▶ PROVIDED INFORMATION
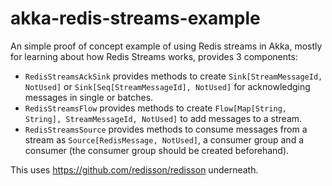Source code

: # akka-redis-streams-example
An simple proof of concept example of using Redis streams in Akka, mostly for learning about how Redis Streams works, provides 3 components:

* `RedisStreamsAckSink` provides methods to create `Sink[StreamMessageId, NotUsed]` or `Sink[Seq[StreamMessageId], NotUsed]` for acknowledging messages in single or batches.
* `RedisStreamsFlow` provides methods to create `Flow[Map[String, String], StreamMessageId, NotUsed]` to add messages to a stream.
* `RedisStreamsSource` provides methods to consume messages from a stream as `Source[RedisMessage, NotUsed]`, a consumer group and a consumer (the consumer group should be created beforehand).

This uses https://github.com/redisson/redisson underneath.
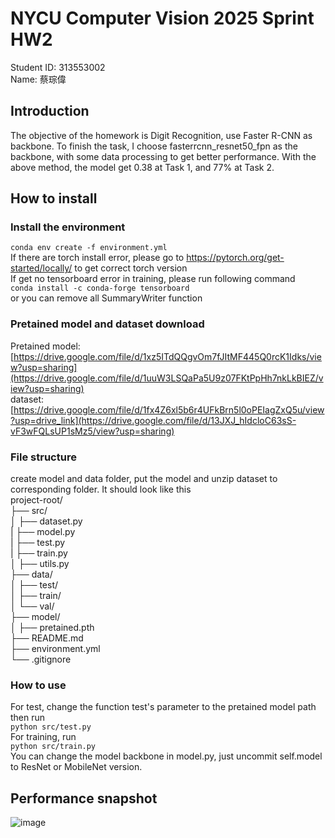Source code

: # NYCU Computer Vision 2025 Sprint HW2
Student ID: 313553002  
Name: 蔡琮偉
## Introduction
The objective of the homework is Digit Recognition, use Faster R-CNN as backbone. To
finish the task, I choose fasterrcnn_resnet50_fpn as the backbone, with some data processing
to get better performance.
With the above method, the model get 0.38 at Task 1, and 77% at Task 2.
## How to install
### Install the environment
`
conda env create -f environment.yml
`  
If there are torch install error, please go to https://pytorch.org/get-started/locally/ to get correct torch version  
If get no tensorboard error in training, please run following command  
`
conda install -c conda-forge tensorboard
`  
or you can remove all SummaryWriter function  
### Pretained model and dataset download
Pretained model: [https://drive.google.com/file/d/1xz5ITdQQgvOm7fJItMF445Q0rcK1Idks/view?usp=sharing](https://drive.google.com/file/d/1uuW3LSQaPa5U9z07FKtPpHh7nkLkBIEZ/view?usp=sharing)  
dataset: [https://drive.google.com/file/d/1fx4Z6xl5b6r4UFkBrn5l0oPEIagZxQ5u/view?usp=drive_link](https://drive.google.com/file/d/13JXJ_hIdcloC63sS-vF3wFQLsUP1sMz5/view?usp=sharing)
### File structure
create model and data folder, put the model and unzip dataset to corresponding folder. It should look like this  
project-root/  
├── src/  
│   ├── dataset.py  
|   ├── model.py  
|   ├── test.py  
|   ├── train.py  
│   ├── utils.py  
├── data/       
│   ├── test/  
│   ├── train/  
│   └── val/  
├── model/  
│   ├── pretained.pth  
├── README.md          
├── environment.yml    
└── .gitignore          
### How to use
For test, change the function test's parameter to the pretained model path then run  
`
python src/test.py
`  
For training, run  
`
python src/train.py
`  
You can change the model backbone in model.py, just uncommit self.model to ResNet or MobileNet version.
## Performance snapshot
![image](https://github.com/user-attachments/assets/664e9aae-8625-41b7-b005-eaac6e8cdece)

* * *

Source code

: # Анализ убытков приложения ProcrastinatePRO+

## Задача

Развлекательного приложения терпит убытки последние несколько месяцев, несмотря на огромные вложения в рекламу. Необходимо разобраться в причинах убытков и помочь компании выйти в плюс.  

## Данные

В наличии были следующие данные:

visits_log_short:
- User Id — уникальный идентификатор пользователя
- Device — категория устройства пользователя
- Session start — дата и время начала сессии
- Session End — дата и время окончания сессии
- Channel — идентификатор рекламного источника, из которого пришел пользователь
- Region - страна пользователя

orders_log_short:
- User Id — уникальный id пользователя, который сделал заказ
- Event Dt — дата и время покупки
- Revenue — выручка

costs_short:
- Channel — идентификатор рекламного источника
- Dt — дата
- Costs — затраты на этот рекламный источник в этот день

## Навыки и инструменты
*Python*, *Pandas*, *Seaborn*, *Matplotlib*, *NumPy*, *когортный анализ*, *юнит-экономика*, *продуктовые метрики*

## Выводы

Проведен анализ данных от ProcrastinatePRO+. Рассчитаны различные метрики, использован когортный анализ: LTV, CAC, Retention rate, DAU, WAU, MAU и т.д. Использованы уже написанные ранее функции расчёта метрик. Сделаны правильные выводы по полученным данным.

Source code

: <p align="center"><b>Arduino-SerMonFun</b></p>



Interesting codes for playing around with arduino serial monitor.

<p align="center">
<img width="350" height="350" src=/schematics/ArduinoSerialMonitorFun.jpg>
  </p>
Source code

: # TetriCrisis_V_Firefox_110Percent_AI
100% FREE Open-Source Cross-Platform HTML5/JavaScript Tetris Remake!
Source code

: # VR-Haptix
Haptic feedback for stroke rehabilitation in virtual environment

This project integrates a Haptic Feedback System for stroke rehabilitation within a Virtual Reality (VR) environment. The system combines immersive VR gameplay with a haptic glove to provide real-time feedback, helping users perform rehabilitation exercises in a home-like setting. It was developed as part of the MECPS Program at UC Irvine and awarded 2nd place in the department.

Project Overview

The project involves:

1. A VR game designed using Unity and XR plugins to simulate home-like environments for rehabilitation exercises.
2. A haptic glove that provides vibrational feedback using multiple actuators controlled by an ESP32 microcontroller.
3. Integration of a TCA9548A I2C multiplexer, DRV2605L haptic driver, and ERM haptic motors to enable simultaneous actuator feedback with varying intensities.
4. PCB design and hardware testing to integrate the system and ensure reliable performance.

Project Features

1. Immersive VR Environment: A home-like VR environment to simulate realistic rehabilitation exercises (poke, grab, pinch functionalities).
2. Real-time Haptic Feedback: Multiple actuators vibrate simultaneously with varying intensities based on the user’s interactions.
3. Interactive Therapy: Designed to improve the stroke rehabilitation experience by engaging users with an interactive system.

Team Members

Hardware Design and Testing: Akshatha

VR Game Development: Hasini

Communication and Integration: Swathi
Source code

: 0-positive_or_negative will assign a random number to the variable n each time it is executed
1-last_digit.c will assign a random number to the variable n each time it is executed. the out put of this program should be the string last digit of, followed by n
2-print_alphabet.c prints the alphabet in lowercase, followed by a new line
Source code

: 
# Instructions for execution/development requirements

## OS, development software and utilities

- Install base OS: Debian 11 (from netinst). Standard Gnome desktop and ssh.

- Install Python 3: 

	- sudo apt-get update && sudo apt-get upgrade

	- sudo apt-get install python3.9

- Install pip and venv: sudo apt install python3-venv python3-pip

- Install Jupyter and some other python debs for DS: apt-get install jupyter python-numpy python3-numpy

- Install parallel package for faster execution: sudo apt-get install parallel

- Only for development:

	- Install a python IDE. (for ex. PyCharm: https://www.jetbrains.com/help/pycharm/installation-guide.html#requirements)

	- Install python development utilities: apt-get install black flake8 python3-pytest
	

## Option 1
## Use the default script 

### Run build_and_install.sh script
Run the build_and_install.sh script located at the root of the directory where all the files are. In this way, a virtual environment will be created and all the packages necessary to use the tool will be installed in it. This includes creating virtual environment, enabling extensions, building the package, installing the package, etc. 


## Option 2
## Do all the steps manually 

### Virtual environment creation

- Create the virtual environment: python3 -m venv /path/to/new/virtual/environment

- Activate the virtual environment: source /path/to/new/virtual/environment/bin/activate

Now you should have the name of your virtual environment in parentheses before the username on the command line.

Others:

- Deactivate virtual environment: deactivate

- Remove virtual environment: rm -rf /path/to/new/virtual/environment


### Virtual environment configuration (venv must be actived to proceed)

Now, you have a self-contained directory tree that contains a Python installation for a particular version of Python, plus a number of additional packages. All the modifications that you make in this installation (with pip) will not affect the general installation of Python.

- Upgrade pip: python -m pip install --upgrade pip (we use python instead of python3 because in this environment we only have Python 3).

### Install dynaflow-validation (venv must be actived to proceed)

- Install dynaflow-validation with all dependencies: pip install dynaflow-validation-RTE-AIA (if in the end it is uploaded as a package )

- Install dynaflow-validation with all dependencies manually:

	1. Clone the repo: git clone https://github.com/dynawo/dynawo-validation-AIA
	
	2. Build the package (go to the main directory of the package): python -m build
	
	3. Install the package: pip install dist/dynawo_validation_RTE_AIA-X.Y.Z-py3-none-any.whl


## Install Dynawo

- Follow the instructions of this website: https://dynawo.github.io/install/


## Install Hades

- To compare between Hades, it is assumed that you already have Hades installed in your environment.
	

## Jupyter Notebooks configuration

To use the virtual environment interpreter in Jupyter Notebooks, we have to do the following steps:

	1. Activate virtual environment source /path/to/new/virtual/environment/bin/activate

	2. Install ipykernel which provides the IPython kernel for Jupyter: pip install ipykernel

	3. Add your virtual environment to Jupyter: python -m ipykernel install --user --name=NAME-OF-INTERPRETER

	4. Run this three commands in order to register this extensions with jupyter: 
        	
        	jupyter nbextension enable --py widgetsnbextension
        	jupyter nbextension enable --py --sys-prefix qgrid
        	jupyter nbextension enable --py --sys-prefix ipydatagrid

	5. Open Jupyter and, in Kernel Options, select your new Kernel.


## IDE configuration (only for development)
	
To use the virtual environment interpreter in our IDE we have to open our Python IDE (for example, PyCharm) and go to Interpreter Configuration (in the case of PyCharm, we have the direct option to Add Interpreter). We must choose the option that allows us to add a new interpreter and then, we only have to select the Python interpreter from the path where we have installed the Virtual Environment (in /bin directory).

* * *

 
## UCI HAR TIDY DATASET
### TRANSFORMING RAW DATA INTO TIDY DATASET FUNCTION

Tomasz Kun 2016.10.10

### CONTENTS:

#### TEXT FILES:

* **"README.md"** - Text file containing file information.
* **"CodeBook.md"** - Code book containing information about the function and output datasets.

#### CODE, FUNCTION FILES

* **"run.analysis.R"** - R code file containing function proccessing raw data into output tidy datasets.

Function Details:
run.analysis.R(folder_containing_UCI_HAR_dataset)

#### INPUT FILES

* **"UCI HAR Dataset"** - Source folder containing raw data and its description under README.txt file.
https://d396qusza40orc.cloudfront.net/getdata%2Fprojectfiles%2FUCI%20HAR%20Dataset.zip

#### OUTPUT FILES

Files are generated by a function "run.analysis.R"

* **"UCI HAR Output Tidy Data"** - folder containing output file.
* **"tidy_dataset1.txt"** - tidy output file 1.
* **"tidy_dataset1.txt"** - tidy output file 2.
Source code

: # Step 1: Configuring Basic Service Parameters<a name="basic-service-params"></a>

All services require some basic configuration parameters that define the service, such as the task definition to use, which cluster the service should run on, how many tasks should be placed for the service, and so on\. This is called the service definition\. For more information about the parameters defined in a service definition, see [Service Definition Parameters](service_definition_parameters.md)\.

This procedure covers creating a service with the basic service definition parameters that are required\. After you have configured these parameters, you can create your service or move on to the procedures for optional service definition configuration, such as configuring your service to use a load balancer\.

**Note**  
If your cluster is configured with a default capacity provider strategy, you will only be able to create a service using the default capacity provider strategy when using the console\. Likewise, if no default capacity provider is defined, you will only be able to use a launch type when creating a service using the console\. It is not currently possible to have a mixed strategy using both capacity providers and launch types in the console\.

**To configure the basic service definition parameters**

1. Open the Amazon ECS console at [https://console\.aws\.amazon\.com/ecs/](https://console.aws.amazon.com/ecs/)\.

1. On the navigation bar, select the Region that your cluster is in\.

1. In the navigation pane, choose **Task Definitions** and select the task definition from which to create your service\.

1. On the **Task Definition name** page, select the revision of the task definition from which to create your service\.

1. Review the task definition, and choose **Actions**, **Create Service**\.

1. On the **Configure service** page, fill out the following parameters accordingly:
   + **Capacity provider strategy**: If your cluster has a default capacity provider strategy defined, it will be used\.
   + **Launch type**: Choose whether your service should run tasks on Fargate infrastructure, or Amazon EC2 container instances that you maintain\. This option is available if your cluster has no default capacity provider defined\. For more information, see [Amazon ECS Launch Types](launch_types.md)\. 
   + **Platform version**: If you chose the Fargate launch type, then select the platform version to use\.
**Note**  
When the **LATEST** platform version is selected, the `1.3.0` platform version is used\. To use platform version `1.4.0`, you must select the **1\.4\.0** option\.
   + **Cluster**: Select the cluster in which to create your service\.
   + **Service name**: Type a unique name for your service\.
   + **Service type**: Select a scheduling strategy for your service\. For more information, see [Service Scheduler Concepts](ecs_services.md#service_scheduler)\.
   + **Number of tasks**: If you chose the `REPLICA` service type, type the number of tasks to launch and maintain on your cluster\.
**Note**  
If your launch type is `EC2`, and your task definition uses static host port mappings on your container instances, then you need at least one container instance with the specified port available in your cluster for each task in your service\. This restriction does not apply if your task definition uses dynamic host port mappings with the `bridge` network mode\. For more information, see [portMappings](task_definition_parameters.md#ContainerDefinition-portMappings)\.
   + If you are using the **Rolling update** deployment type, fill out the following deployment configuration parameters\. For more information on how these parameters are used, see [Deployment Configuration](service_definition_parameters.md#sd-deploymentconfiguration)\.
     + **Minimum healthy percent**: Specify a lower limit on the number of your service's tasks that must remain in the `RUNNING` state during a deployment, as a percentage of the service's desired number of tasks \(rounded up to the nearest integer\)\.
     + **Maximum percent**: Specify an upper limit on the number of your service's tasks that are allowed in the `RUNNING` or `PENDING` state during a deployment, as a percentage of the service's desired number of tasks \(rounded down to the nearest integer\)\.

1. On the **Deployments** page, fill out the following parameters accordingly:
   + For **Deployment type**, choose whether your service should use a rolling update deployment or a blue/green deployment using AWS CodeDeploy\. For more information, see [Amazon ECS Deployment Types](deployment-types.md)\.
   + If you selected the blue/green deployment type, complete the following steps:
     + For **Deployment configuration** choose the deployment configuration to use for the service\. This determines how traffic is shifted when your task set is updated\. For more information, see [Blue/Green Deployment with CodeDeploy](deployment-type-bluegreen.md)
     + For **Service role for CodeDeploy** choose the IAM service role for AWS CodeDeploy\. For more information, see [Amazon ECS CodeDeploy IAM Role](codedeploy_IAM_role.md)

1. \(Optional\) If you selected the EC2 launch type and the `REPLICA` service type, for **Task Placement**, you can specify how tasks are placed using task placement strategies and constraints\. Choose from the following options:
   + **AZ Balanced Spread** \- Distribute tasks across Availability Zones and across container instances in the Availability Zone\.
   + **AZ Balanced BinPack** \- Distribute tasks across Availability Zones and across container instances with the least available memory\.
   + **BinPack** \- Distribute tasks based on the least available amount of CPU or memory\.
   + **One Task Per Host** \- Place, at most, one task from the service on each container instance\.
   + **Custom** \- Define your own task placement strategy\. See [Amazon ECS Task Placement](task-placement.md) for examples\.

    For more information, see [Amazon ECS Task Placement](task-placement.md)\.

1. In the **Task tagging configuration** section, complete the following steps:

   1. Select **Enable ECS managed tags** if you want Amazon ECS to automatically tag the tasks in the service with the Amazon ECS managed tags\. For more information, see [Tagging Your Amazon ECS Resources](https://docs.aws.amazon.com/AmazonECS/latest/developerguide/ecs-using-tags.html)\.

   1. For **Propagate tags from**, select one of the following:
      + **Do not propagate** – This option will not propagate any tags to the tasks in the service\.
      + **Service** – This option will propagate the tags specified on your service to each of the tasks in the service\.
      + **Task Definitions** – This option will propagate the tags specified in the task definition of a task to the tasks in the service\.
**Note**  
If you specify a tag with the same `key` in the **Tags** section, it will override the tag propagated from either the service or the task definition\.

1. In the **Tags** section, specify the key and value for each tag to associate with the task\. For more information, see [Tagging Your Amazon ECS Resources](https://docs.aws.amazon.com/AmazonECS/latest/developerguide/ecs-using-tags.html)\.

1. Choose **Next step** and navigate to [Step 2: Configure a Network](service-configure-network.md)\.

▶ WORK ITEM
Could you express the lines from the one containing "В наличии были" up to and including the one containing "- Region - страна пользователя" as a Markdown table with the columns No. and Line, numbering each line and leaving out blank ones?

▶ ANSWER FOR THE TASK
| No. | Line |
|---|---|
| 1 | В наличии были следующие данные: |
| 2 | visits_log_short: |
| 3 | - User Id — уникальный идентификатор пользователя |
| 4 | - Device — категория устройства пользователя |
| 5 | - Session start — дата и время начала сессии |
| 6 | - Session End — дата и время окончания сессии |
| 7 | - Channel — идентификатор рекламного источника, из которого пришел пользователь |
| 8 | - Region - страна пользователя |